Many of the more notable features of the 300 HS are retained here too, including a very effective optical image stabiliser and an interesting high-speed video recording mode. The latter lowers resolution right down to 320x240 pixels, but captures at an astonishing 240 frames per second. Visual detail may be lacking, but it provides you with a very cool slow-motion effect.

The 310 HS has a grand total of four buttons over its entire surface -- most of the camera's functions are controlled via its touch-sensitive display. The screen is widescreen-shaped, which leaves black pillarbox bars at either side of a standard (4:3) photo image. Canon makes use of this dead space by filling it with a changing selection of controls.
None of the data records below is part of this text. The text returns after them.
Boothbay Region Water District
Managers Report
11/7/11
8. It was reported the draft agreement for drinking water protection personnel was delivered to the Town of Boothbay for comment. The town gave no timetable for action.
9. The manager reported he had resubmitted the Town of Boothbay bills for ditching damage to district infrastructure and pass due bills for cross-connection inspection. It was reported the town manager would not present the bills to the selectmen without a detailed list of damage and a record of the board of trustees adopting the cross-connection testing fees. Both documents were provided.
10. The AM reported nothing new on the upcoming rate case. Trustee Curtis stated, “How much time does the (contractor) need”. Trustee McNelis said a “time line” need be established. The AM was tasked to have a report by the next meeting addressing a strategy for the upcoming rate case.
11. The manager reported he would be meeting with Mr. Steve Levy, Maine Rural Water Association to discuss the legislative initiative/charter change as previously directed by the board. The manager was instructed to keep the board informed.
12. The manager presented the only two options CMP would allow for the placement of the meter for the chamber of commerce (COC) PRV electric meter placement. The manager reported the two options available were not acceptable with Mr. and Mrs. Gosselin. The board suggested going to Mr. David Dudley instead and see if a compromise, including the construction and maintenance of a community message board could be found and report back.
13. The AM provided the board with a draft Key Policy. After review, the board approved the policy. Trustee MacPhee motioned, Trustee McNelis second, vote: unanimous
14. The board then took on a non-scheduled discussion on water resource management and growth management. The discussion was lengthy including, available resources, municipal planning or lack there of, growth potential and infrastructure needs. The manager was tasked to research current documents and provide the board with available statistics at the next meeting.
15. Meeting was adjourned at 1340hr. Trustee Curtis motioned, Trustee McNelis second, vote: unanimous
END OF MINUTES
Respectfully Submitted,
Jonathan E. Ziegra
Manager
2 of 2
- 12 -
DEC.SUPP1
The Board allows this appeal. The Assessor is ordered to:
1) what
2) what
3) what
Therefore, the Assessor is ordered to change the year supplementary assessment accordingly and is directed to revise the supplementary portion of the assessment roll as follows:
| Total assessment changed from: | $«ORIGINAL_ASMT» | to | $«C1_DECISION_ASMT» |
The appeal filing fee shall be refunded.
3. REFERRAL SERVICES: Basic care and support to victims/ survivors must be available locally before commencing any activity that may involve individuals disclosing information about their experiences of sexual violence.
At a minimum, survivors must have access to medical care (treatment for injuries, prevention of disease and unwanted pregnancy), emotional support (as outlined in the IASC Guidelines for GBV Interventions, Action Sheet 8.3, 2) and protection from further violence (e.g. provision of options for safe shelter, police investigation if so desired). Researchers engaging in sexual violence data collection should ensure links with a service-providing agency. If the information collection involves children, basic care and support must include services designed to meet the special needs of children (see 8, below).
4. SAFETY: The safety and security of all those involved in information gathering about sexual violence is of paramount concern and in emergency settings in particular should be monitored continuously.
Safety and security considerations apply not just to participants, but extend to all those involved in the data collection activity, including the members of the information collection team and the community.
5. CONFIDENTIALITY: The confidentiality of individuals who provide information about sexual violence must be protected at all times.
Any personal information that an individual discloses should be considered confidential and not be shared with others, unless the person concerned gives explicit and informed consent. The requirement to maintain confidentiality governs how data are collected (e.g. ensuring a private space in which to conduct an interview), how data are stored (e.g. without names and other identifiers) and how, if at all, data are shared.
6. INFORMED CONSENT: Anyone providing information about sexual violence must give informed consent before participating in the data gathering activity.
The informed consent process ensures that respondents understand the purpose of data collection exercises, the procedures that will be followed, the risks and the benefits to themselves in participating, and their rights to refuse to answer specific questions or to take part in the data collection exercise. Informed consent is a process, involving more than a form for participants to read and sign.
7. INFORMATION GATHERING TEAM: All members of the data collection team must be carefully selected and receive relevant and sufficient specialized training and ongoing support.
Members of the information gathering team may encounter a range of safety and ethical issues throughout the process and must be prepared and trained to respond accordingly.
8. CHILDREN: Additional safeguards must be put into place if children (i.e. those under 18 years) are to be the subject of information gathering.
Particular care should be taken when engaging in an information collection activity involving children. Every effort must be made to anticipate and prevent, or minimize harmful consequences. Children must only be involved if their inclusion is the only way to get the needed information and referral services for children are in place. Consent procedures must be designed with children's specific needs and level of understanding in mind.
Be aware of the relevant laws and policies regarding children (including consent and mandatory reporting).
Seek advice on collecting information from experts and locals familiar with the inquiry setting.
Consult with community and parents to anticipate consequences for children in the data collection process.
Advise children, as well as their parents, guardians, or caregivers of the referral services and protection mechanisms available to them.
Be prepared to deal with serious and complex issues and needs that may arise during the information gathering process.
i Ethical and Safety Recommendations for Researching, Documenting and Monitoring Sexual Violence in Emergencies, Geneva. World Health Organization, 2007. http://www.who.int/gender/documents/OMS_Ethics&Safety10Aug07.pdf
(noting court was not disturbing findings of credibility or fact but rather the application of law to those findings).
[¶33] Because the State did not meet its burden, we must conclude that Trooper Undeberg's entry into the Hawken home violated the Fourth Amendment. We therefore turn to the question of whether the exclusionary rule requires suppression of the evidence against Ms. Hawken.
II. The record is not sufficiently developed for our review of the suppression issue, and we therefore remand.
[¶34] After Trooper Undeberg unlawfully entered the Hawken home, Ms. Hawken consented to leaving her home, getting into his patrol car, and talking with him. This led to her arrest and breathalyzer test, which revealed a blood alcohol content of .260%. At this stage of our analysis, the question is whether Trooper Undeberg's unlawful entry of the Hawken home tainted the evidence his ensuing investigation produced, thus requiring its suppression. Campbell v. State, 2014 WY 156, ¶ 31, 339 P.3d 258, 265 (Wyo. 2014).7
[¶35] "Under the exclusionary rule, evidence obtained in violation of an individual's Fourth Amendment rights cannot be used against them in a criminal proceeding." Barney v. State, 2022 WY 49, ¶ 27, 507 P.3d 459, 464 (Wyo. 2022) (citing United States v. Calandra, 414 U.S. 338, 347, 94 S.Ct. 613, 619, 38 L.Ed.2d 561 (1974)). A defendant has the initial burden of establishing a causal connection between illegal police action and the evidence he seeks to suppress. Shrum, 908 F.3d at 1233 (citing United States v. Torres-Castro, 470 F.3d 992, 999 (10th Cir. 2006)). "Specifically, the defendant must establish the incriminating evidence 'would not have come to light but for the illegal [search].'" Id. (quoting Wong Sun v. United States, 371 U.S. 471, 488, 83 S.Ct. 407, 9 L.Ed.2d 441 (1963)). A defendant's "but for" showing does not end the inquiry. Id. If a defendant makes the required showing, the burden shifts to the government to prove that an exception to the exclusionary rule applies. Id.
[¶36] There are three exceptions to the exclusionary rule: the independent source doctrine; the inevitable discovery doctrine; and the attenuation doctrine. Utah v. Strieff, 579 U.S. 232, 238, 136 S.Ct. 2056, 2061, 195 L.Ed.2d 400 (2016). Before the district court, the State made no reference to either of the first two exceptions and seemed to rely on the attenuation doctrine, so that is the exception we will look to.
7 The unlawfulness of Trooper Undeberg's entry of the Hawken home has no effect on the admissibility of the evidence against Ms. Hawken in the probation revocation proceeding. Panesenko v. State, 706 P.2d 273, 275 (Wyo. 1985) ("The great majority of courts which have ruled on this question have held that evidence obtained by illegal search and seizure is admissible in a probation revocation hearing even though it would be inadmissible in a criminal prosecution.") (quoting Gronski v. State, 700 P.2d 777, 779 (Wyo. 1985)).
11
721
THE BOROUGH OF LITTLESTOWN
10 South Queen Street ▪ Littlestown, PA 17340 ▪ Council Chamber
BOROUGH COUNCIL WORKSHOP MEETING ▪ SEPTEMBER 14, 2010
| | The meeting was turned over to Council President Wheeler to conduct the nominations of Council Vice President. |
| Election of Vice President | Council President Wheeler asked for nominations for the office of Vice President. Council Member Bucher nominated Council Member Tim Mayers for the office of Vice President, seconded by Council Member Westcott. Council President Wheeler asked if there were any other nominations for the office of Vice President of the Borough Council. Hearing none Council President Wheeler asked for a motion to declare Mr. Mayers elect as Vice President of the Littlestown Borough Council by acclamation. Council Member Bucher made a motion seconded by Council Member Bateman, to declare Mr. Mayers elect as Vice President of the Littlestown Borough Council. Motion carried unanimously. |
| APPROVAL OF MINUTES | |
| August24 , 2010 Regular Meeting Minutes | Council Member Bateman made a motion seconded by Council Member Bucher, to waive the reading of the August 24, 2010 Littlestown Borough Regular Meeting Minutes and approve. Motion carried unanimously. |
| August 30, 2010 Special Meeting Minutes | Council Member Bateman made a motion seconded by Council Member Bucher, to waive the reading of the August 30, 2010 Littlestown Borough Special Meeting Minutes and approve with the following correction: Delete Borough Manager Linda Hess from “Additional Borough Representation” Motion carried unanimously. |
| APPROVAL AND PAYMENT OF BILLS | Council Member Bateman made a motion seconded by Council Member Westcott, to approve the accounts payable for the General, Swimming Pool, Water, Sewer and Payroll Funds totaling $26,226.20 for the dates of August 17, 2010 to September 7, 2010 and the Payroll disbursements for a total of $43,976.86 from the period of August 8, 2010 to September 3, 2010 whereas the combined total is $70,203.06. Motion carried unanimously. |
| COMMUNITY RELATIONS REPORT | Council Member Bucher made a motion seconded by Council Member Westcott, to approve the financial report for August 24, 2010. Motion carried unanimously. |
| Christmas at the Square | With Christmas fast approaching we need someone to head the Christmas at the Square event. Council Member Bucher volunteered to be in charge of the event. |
What you see, button-wise, depends on whether you're in auto or program mode. For basic pointing and shooting, auto is more than adequate, though Canon manages to make convincing manual controls possible in program, via an on-screen scroll dial. It's not 100 per cent perfect and it's still somewhat Marmitey in its appeal, but Canon's touchscreen interface is gradually becoming easier to wrangle with every new wave of products.

Image is everything

Whether or not you appreciate the 310 HS's performance will depend on how soft or sharp you like your pictures. We found certainly found this IXUS tended to err on the softer side, but this is not necessarily a bad thing -- often a little softness can make an image feel slightly more natural. Colours feel very realistic too, neither too over-stimulated nor too washed out.

The 310 HS offers blur-free photography even on an overcast day -- thanks to good low-light performance and a decent image stabiliser (click image to enlarge).

The camera reproduces its subjects in high detail and, thanks to an f/2 lens and maximum ISO of 3,200, it's remarkably good at taking supressed-flash photos in low-light situations. Test shots taken in a room lit with a single 60W bulb stood up pretty well to scrutiny, for example, with relatively low noise even at high ISO settings of up to 1,600.

High-definition videos (which are saved as MOV files) aren't overwhelmingly great compared with, say, a dedicated AVCHD camcorder, but are fine for casual use.

Conclusion

The Canon IXUS 310 HS is a great compact camera with some powerful technology and high-quality optics to back up its handsome appearance. It's not a massive upgrade from Canon's 2010 equivalent model, but it's a worthwhile consideration in its own right.

The one major stumbling block you might have to contend with is the cost aspect. For the same sort of price there are plenty of other cameras available, many of which offer longer zooms, higher pixel counts and more features besides. They may not be quite as pretty to look at, so whether the 310 HS justifies £260 of your hard-earned cash depends on sense of style as much as anything.

Cards on the table: if we had the money, we'd snap up one of these little beauties in a flash.